* INSTRUCTION: Quote the following data verbatim, line by line.

---- RECORDS FOR THIS EXERCISE

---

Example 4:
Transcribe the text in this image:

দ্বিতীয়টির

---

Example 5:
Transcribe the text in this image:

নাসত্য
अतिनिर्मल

--------

* CORRECT RESPONSE:
---

Example 4:
Transcribe the text in this image:

দ্বিতীয়টির

---

Example 5:
Transcribe the text in this image:

নাসত্য
अतिनिर्मल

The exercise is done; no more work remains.